Statement-1: $\vec{SA} + \vec{SB} + \vec{SC} = 3 \vec{SG}$

Statement-2: If O, A and B are three points in a plane, then $m\vec{OA}+n\vec{OB} = (m + n)\vec{OC}$, where C is a point dividing AB in the ratio $n : m$.
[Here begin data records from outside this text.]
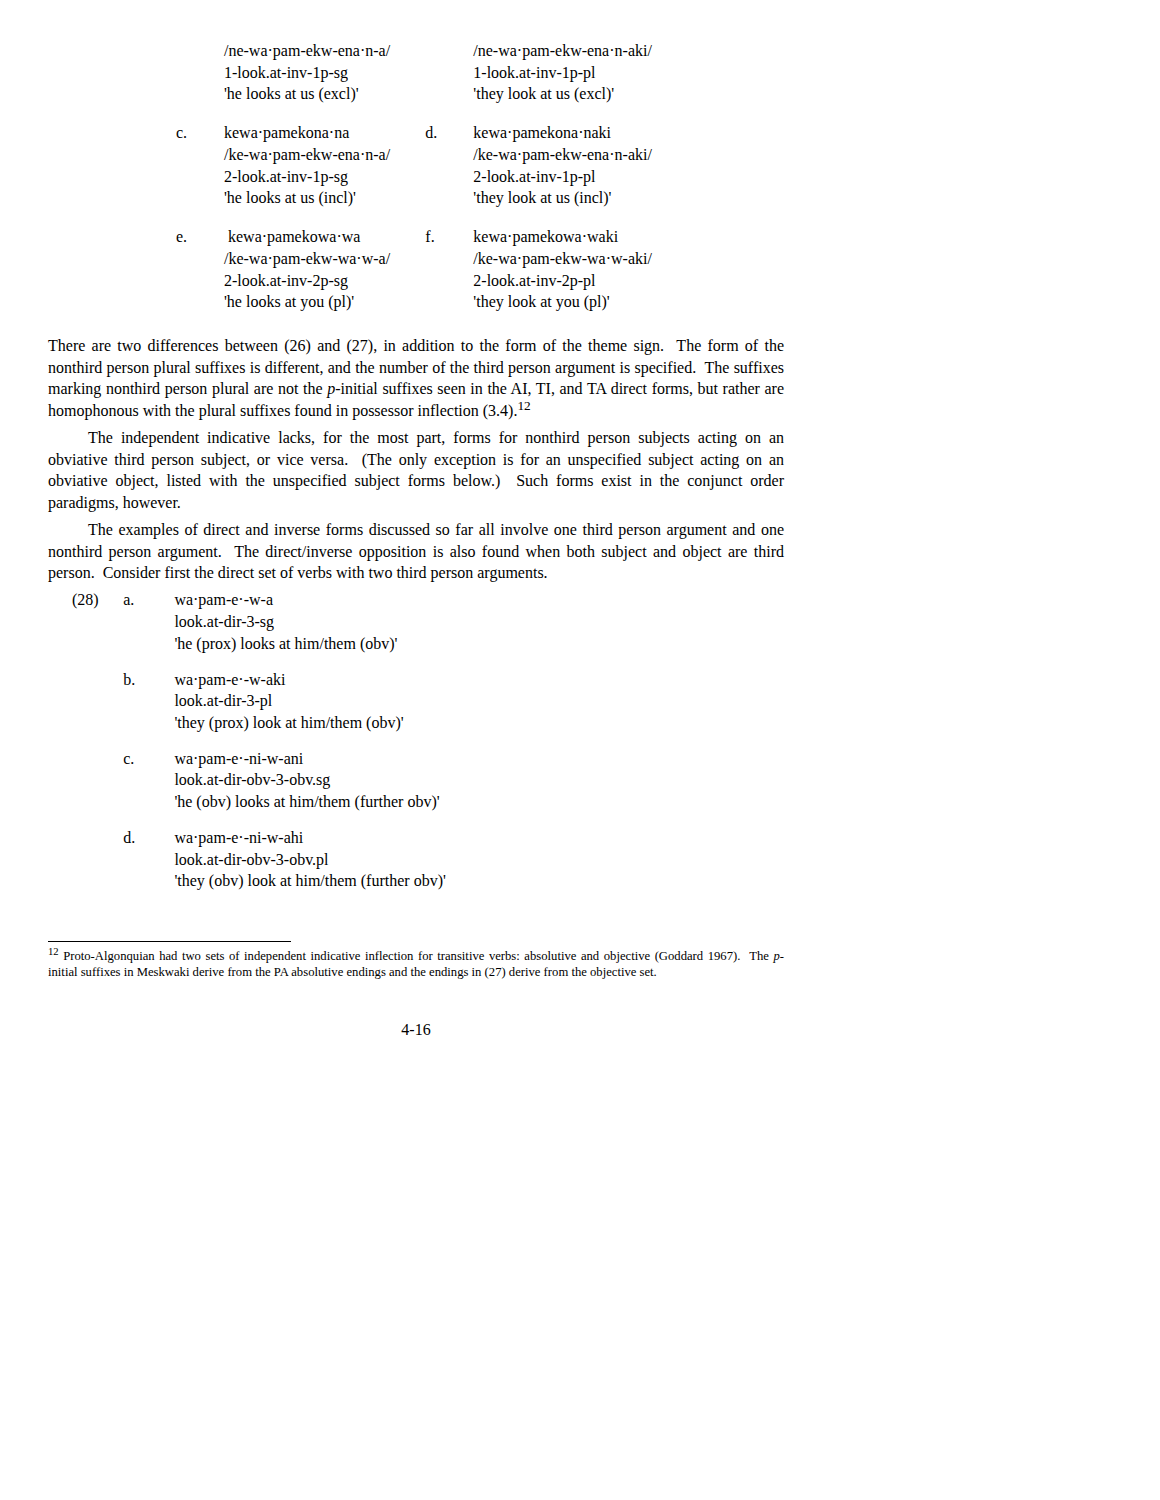| | /ne-wa·pam-ekw-ena·n-a/ 1-look.at-inv-1p-sg 'he looks at us (excl)' | | /ne-wa·pam-ekw-ena·n-aki/ 1-look.at-inv-1p-pl 'they look at us (excl)' |
| c. | kewa·pamekona·na /ke-wa·pam-ekw-ena·n-a/ 2-look.at-inv-1p-sg 'he looks at us (incl)' | d. | kewa·pamekona·naki /ke-wa·pam-ekw-ena·n-aki/ 2-look.at-inv-1p-pl 'they look at us (incl)' |
| e. | kewa·pamekowa·wa /ke-wa·pam-ekw-wa·w-a/ 2-look.at-inv-2p-sg 'he looks at you (pl)' | f. | kewa·pamekowa·waki /ke-wa·pam-ekw-wa·w-aki/ 2-look.at-inv-2p-pl 'they look at you (pl)' |
There are two differences between (26) and (27), in addition to the form of the theme sign. The form of the nonthird person plural suffixes is different, and the number of the third person argument is specified. The suffixes marking nonthird person plural are not the p-initial suffixes seen in the AI, TI, and TA direct forms, but rather are homophonous with the plural suffixes found in possessor inflection (3.4).12
The independent indicative lacks, for the most part, forms for nonthird person subjects acting on an obviative third person subject, or vice versa. (The only exception is for an unspecified subject acting on an obviative object, listed with the unspecified subject forms below.) Such forms exist in the conjunct order paradigms, however.
The examples of direct and inverse forms discussed so far all involve one third person argument and one nonthird person argument. The direct/inverse opposition is also found when both subject and object are third person. Consider first the direct set of verbs with two third person arguments.
| (28) | a. | wa·pam-e·-w-a look.at-dir-3-sg 'he (prox) looks at him/them (obv)' |
| | b. | wa·pam-e·-w-aki look.at-dir-3-pl 'they (prox) look at him/them (obv)' |
| | c. | wa·pam-e·-ni-w-ani look.at-dir-obv-3-obv.sg 'he (obv) looks at him/them (further obv)' |
| | d. | wa·pam-e·-ni-w-ahi look.at-dir-obv-3-obv.pl 'they (obv) look at him/them (further obv)' |
12 Proto-Algonquian had two sets of independent indicative inflection for transitive verbs: absolutive and objective (Goddard 1967). The p-initial suffixes in Meskwaki derive from the PA absolutive endings and the endings in (27) derive from the objective set.
4-16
Statement-1 is True, Statement-2 is True; Statement-2 is a correct explanation for Statement-1.

Let O be the origin.

Using section formula, we have

$\vec{OC}=\frac{n\vec{OB}+m\vec{OA}}{n+m}⇒ (m+n)\vec{OC}=m\vec{OA}+n\vec{OB}$

So, statement-2 is true.

Now,

$\vec{SA} + \vec{SB} + \vec{SC} =\vec{SA}+(\vec{SB} + \vec{SC})$

$⇒\vec{SA} + \vec{SB} + \vec{SC} =\vec{SA}+2\vec{SD}$  [Using statement-2 for m = n = 1]

$⇒\vec{SA} + \vec{SB} + \vec{SC} =(1+2)\vec{SG}$   [Using statement-2]

$⇒\vec{SA} + \vec{SB} + \vec{SC} =3\vec{SG}$

So, both the statements are true and statement-2 is a correct explanation for statement-1.